Active Directory domains use DNS style names, similar to the names used by Web sites. In Part 3 of this article series, I explained how DNS servers resolve URLs for Web browsers. The same technique is used internally in an Active Directory environment. Think about it for a moment. DNS stands for Domain Name Server. In fact, a DNS server is a required component for any Active Directory deployment.
To see how domain naming works, let’s take a look at how my own network is set up. My network’s primary domain is named production.com. I don’t actually own the production.com Internet domain name, but it doesn’t matter because this domain is private and is only accessible from inside my network.
The production.com domain is considered to be a top level domain. If this were an Internet domain, it would not be a top level domain, because .com would be a top level domain and production.com would be a child domain of the .com domain. In spite of this minor difference, the same basic principle holds true. I could easily create a child domain by creating another domain name that encompasses production.com. For example, sales.production.com would be considered to be a child domain of the production.com domain. You can even create grandchild domains. An example of a grandchild domain of production.com would be widgets.sales.production.com. As you can see, you can easily tell a domain’s position within a domain tree just by looking at the number of periods in the domain’s name.
Earlier I mentioned that an Active Directory forest can contain domain trees. You are not limited to creating a single domain tree. In fact, my own network uses two domain trees; production.com and test.com. The test.com domain contains all of the servers that I monkey around with while experimenting with the various techniques that I write articles about. The production.com domain contains the servers that I actually use to run my business. This domain contains my mail server and some file servers.

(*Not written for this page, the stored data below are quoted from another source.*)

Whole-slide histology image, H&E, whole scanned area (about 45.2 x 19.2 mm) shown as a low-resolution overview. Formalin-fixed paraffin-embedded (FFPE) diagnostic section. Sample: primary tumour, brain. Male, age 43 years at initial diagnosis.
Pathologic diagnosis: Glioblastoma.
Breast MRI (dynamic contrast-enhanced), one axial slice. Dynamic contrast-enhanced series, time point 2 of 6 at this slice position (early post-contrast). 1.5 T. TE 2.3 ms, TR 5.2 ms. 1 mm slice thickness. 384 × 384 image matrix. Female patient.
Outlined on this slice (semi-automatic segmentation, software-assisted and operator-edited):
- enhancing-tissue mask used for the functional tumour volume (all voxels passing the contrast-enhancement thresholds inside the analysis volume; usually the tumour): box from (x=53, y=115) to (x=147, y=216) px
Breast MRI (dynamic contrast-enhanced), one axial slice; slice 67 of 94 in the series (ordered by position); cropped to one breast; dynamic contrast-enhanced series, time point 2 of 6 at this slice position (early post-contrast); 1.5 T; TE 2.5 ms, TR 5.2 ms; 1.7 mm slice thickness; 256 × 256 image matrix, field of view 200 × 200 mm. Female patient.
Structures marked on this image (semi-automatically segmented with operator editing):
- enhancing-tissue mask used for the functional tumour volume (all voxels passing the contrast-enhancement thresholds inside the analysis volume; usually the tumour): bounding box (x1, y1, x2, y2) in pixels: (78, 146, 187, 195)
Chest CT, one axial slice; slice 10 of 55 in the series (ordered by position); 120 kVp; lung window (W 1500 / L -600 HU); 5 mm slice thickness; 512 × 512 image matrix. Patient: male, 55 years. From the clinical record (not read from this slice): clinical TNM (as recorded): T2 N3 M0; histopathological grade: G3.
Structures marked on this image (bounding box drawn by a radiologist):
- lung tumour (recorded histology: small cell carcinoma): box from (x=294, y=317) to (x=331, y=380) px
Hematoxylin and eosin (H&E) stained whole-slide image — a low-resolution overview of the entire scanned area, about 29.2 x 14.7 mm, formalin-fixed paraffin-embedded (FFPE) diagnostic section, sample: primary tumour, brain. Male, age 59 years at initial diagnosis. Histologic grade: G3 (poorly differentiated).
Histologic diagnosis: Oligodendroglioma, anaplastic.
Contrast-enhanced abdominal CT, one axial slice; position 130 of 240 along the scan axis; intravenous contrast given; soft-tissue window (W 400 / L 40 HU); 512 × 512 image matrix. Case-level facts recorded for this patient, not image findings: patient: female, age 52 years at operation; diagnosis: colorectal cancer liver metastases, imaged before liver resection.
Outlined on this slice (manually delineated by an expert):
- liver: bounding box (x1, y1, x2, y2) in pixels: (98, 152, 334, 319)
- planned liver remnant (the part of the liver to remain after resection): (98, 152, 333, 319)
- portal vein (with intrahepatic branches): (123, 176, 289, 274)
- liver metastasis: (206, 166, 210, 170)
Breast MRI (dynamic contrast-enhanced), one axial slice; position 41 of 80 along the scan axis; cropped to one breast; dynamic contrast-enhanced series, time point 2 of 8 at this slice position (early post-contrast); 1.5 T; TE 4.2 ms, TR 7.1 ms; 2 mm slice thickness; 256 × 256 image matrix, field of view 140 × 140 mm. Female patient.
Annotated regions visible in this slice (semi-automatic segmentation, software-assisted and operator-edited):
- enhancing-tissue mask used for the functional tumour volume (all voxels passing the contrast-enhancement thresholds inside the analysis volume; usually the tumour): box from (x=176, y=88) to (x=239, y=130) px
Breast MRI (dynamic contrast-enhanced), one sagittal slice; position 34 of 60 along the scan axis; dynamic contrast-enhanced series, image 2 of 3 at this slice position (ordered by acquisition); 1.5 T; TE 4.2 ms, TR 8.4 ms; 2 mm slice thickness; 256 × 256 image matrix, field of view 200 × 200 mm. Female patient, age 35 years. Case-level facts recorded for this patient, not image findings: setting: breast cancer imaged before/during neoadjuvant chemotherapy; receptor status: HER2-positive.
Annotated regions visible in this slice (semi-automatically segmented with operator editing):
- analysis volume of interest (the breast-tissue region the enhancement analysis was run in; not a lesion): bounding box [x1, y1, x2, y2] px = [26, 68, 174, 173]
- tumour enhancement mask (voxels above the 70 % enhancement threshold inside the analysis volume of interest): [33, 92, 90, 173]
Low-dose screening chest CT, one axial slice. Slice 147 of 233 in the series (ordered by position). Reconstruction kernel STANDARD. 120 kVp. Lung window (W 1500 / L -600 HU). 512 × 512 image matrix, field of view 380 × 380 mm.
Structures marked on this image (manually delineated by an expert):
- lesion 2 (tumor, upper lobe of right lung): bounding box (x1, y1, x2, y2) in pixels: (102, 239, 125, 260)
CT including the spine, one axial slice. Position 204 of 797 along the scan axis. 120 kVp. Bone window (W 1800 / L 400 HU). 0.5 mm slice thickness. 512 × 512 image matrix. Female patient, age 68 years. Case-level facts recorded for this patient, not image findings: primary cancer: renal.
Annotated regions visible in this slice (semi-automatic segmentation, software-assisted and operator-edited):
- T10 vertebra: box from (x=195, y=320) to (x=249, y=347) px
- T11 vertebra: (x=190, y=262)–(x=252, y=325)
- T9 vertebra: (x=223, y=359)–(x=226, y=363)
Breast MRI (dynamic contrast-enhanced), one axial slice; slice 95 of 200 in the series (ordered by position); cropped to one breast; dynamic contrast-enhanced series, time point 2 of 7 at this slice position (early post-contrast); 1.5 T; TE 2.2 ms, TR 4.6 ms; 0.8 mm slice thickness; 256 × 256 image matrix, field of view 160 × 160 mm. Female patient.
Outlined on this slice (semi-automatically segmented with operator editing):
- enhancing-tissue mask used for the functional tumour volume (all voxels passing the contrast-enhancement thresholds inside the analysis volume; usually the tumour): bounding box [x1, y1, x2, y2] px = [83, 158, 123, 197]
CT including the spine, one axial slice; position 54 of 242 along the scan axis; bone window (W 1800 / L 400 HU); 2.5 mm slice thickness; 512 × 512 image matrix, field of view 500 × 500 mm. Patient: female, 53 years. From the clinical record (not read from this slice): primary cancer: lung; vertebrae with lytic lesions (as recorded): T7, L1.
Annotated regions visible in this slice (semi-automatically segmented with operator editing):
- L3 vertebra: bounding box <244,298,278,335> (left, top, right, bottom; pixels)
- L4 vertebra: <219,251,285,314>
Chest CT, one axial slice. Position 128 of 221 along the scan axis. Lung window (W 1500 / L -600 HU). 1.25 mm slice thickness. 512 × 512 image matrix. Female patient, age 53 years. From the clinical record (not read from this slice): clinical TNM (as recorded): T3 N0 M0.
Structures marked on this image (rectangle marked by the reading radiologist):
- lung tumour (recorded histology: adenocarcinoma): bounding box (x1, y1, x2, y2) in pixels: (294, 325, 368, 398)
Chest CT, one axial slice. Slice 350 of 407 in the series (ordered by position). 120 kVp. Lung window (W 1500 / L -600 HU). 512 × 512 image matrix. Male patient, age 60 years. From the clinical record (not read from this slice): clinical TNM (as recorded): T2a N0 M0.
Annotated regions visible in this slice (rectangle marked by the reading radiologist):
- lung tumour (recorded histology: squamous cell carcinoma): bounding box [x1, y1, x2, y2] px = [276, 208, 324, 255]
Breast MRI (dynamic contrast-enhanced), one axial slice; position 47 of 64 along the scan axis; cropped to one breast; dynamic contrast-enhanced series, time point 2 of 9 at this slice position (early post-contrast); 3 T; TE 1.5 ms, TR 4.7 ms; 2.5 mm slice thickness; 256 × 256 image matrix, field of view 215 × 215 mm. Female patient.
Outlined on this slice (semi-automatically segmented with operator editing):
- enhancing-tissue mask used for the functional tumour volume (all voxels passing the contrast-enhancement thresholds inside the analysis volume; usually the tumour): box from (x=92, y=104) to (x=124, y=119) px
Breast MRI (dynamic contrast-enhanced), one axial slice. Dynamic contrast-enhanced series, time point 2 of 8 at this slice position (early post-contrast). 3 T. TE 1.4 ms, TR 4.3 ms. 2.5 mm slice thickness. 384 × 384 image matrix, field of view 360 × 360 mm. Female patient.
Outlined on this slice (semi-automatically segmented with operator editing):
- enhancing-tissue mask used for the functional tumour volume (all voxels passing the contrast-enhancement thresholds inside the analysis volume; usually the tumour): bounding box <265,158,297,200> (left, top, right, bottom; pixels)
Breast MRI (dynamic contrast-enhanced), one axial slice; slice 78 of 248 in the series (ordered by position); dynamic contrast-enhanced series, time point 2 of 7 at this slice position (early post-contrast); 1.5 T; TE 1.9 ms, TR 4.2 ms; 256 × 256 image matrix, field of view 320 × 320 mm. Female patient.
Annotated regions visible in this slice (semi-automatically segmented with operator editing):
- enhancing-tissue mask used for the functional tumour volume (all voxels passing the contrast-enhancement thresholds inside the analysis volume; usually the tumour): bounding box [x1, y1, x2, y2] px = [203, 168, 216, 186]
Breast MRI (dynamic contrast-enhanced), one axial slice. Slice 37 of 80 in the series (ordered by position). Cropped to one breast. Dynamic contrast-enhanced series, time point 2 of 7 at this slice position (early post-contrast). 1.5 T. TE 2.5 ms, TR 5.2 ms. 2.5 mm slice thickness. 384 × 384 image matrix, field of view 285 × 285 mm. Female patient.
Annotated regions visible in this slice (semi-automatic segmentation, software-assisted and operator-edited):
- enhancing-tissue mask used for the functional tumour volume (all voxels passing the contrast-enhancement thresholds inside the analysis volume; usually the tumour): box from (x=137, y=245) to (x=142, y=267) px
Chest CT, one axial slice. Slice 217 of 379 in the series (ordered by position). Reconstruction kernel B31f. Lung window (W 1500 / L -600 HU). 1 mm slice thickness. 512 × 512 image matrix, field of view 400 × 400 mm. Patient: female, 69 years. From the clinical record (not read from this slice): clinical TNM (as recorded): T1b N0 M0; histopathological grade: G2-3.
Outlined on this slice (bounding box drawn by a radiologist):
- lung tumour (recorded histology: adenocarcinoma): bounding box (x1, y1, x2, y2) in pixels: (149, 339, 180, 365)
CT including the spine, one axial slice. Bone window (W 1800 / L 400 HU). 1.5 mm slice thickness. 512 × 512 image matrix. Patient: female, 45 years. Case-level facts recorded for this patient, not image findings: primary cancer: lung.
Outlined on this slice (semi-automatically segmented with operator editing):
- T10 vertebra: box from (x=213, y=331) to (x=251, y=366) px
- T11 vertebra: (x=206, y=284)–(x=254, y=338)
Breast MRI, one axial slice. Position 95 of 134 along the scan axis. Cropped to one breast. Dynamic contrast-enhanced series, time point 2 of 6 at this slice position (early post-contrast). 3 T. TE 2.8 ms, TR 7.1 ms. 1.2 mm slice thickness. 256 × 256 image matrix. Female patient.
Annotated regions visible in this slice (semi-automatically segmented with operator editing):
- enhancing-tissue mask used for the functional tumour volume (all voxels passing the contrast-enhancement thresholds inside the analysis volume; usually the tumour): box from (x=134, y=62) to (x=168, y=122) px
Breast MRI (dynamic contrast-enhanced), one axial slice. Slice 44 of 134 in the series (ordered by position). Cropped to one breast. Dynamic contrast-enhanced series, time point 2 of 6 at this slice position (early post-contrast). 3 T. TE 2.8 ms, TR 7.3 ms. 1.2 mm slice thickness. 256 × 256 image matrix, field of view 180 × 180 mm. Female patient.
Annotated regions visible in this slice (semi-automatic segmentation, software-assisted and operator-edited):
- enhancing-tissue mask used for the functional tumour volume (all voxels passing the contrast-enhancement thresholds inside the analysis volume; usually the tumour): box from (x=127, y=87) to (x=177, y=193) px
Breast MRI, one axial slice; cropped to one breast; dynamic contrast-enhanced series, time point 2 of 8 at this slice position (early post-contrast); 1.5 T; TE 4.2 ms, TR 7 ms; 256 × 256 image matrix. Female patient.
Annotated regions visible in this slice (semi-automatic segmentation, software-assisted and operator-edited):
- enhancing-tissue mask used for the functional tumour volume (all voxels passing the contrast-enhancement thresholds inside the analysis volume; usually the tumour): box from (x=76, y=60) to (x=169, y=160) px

The point is that having the ability to create multiple domain trees allows you to segregate your network in a way that makes the most sense from a management prospective. For example, suppose that a company has offices in five different cities. The company could easily create an Active Directory forest that contains five different domain trees; one for each city. There would most likely be a different administrator in each city, and that administrator would be free to create child domains off of their domain tree on an as needed basis.
The beauty of this type of structure is that all of these domains fall within a common forest. This means that while administrative control over individual domains or domain trees might be delegated to an administrator in another city, the forest administrator ultimately maintains control over all of the domains in the forest. Furthermore, trust relationships are greatly simplified because every domain in the forest automatically trusts every other domain in the forest. It is still possible to establish trusts with external forests or domains.
In this article, I have talked about the organizational structure used in creating Active Directory domains. In the next part of this article series, I will talk about how network communications work in an Active Directory environment.